Наберите 10 микролитров образца и убедитесь, что в нем нет пузырьков воздуха. Далее вставьте наконечник непосредственно в электролитический буфер в кювете для электропорации. Затем нажмите «Пуск» на экране.

Пусть на экране появится полное сообщение. Затем извлеките пипетку из кюветы. Затем выдавите содержимое кюветы в лунку, заполненную новой питательной средой HSPC.

Для изучения эффективности электропорации РНП Cas9-sgRNA выделенные у мышей ГСК электропорируют с помощью однонаправляющей РНКазы, нацеленной либо на GFP, либо на tdTomato. Эти HSPC повсеместно экспрессировали GFP или tdTomato. Проточный цитометрический анализ показывает примерно 75 и 74% потерю экспрессии GFP или tdTomato в HSPC на уровне белка.

Затем проводят анализ на основе Т7-эндонуклеазы с ПЦР-амплифицированной ДНК из локуса GFP электропорированных клеток. Это необходимо для количественной оценки эффективности разрушения генов GFP. Программное обеспечение ImageJ используется для расчета отношения интенсивностей расщепленных и неразделенных полос для расчета процента спайности.

Эффективность трех различных однонаправляющих РНК, нацеленных на CD45 человека, была проверена в клеточной линии ОМЛ HL-60. Проточная цитометрия показала, что однонаправляющая РНК1 является наиболее эффективной с эффективностью нокаута 98% по сравнению с контролем.
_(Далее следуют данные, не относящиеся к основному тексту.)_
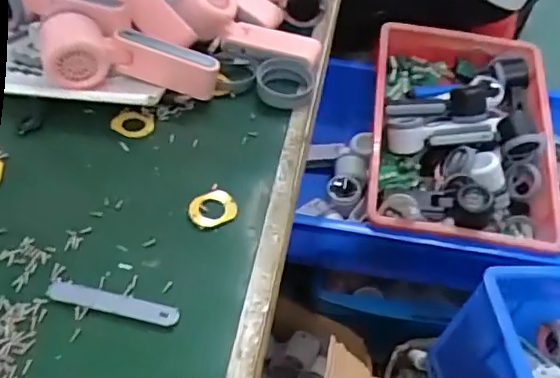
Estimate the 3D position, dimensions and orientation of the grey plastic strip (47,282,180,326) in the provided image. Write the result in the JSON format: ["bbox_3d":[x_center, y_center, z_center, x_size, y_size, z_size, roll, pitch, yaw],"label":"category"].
[{"bbox_3d":[-0.121,0.083,0.427,0.097,0.005,0.016,11,48,4],"label":"grey plastic strip"}]

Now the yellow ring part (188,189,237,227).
[{"bbox_3d":[-0.056,0.016,0.495,0.040,0.005,0.032,-24,55,-25],"label":"yellow ring part"}]

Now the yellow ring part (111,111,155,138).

Затем нокаут CD45 также выполняется в первичных CD34-положительных HSPC пуповинной крови человека с использованием однонаправляющей РНК1.
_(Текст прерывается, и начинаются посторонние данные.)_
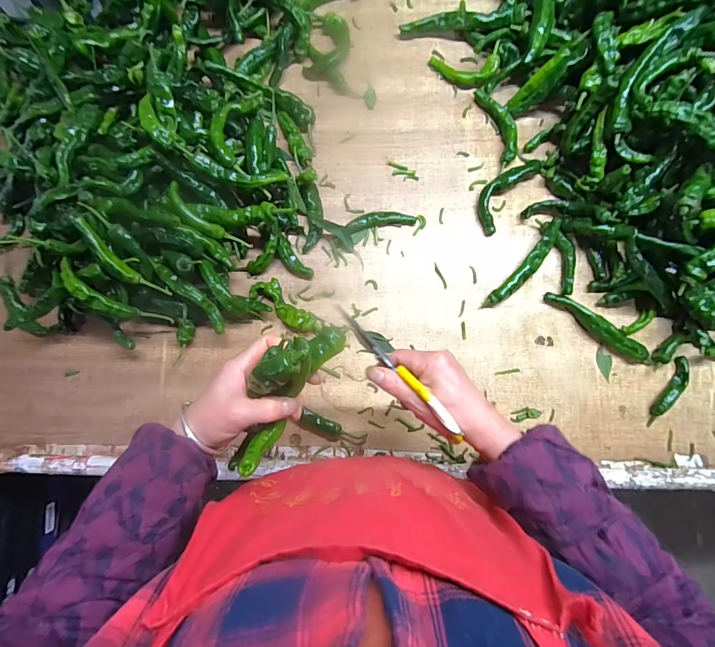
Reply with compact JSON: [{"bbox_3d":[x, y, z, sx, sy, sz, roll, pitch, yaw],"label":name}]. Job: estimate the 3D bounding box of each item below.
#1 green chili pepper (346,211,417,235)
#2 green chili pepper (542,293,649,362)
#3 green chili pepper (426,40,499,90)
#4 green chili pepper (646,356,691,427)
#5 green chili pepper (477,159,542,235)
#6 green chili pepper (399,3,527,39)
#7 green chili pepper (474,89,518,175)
[{"bbox_3d":[0.035,-0.153,0.540,0.098,0.016,0.027,-9,84,0],"label":"green chili pepper"},{"bbox_3d":[0.332,0.003,0.511,0.151,0.027,0.024,37,86,5],"label":"green chili pepper"},{"bbox_3d":[0.166,-0.390,0.562,0.100,0.026,0.057,-5,84,0],"label":"green chili pepper"},{"bbox_3d":[0.429,0.094,0.503,0.019,0.020,0.103,29,85,4],"label":"green chili pepper"},{"bbox_3d":[0.212,-0.194,0.536,0.048,0.023,0.124,36,85,4],"label":"green chili pepper"},{"bbox_3d":[0.157,-0.458,0.559,0.179,0.017,0.028,4,84,14],"label":"green chili pepper"},{"bbox_3d":[0.215,-0.295,0.551,0.037,0.022,0.128,-15,84,-1],"label":"green chili pepper"}]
Анализ проточной цитометрии показывает почти 80% клеток с потерей CD45 без изменения экспрессии CD34 по сравнению только с Cas9. Для изучения приживления человеческих ГСК с нокаутом CD45 у CD34-положительных ретроорбитально трансфицированных мышей НСГ у CD34-положительных ретроорбитально трансфицированных мышей для анализа, показывающих отредактированные клетки как HLA-ABC-положительные и CD45-отрицательные. После освоения этот протокол может быть завершен за три дня, если его выполнение будет скорректировано.
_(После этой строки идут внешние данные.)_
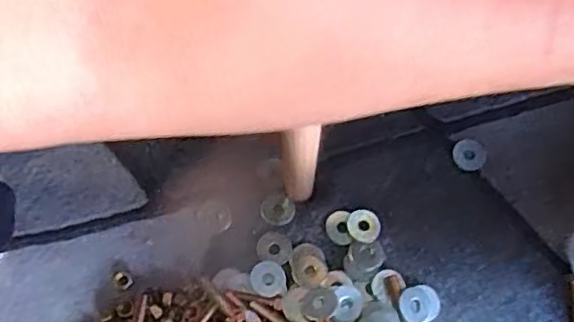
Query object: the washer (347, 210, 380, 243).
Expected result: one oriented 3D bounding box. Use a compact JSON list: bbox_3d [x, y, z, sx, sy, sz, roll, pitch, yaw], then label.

При попытке выполнить эту процедуру важно помнить о том, что все поверхности и реагенты должны быть свободны от РНКазы, проверять эффективное разрушение генов с помощью нескольких методов и использовать надлежащие экспериментальные методы контроля. После просмотра этого видео у вас должно быть хорошее понимание того, как разрабатывать, синтезировать и трансфицировать рибонуклеопротеины Cas9-sgRNA в гемопоэтические клетки-предшественники для получения быстрого и эффективного разрушения генов.